„ Whale-Watching“ in der Bucht von Samana

      „ Whale-Watching“ in der Bucht von Samana

      Die treusten Gäste in der Bucht von Samana sind die Buckelwale aus dem hohen Norden, sehr zur Freude der Touristen und Einheimischen.

      Jedes Jahr von Mitte Januar bis Mitte März treffen sich die gewaltigen Buckelwale in der Bucht von Samana. Die riesigen Meeressäuger werden rund 15 Meter lang und 30 bis 40 Tonnen schwer. Im Vergleich zu anderen Walarten besitzen sie auffällig große Brustflossen. Die Buckelwale des Atlantiks schwimmen den langen Weg von den kalten arktischen Gewässern rund um Grönland und Island hierher, um zu flirten und für Nachwuchs zu sorgen. Das Wasser in der geschützten Bucht von Samana ist 12 bis 20 Meter tief und bietet den Walen die beste Voraussetzungen zur Paarung. Biologen meinen, das warme flache Wasser sei zudem ideal für die Geburt und das notwendige rasche Wachstum der zunächst noch kälteempfindlichen Wal-Babys. Die Jungen haben nur eine dünne Tran-Schicht, die den Körper im kalten Wasser nicht ausreichend schützt. Mit fünf bis acht Jahren werden sie geschlechtsreif. Dann können sie alle zwei bis drei Jahre ein Junges zur Welt bringen. Berühmt sind die Gesänge, mit denen die Walbullen versuchen, ihre Partnerin zu betören.
      Das Whale-Watching in der Bucht von Samana ist ein großartiges Erlebnis.

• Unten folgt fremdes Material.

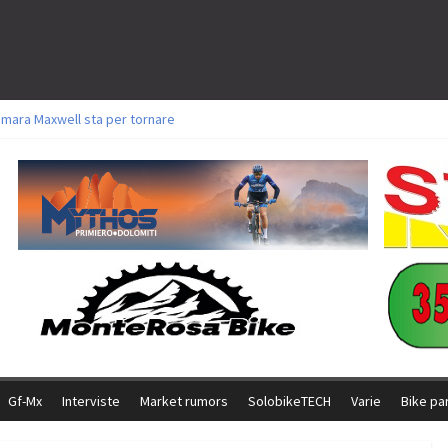
amara Maxwell sta per tornare
toli a Aldridge, Frei e Hutter. Argento per Zanotti tra gli Elite. Corvi fora ed 
ttorie per Ghibaudo, Grossmann e Gallis. Signorelli 5^ la migliore tra gli ital
ike della Brianza: l’ultima sfida agonistica di una leggendaria storia
l Team Relay firma il secondo argento azzurro a Monteceneri
Gf-Mx
Interviste
Market rumors
SolobikeTECH
Varie
Bike pa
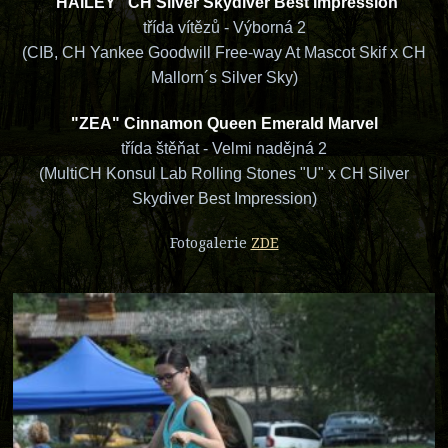
"
HAILEY" CH Silver Skydiver Best Impression
třída vítězů - Výborná 2
(CIB, CH Yankee Goodwill Free-way At Mascot Skif x CH
Mallorn´s Silver Sky)
"ZEA" Cinnamon Queen Emerald Marvel
třída štěňat - Velmi nadějná 2
(MultiCH Konsul Lab Rolling Stones "U" x CH Silver
Skydiver Best Impression)
Fotogalerie
ZDE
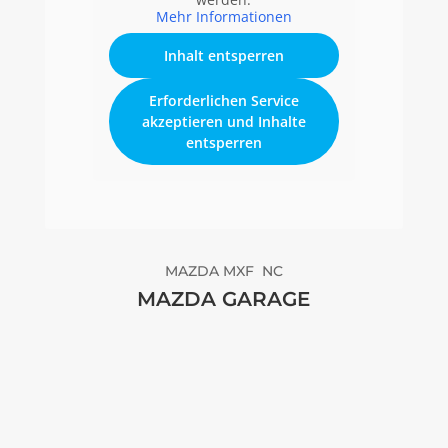
Mehr Informationen
Inhalt entsperren
Erforderlichen Service
akzeptieren und Inhalte
entsperren
MAZDA MXF NC
MAZDA GARAGE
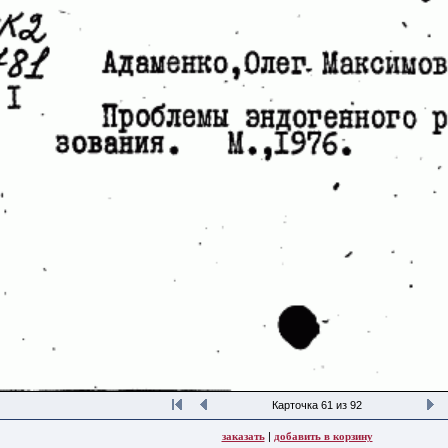
Карточка 61 из 92
заказать
|
добавить в корзину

Zwar können die Veranstalter keine Garantie übernehmen, dass man tatsächlich Buckelwale zu sehen bekommtt, weil im Februar sind die Chancen dafür ganz ausgezeichnet, während sie im März meist schon wieder schlechter werden, die Buckelwale zu zu sehen.
      Die Boote starten in mehreren Orten, beispielsweise in Santa Barbara de Samana oder in Sabana de la Mar auf der anderen Seite der Bucht.
      Die Beobachtungsfahrten in der Bucht von Samana sind inzwischen gut organisiert. Es gibt kaum noch Auswüchse wie vor Jahren, als kleine Boote mit waghalsigen Manövern versuchten, ganz nah an die riesigen Meeressäuger heranzufahren. Eine lokale Organisation sorgt dafür, dass nur geeignete Boote und geschulte Skipper hinausfahren und dass bestimmte Spielregeln wie beispielsweise Mindestabstände zu den Walen eingehalten werden. So darf sich ein Boot maximal 30 Minuten zum Beobachten bei einer Walgruppe aufhalten, dann muss es abdrehen und andere Wale suchen. Auch sollen nicht mehr als zwei Boote gleichzeitig eine Gruppe von Walen begleiten.
      Die Dominikaner, die hier leben, waren schon immer Fischer, aber nie Walfänger. Doch inzwischen leben einige recht gut von den Walen, denn das Naturschauspiel ist für Samana zu einem der bedeutendesten Wirtschaftsfaktor geworden, waren es bei den ersten Ausflüge 1986 noch nicht einmal 1000 Touristen zum Whale-Watching, kletterte die Zahl einer Studie des Deutschen Entwicklungsdienstes (DED) zufolge in den vergangenen Jahren auf mehr als 30 000 Besucher. Inzwischen gibt es aber auch Warnungen, dass eine Grenze erreicht sei und die Wale noch mehr Störungen durch die Beobachtungsboote nicht verkraften würden.

      Wal-Touren, die mit Ausflügen in den Nationalpark Los Haitises kombiniert sind, kann man auch in vielen Hotels der Dominikanischen Republik als Tages- oder Mehrtagesausflug buchen. Die Preise für einen Tagestrip liegen meist bei rund 100 US-Dollar (75 Euro).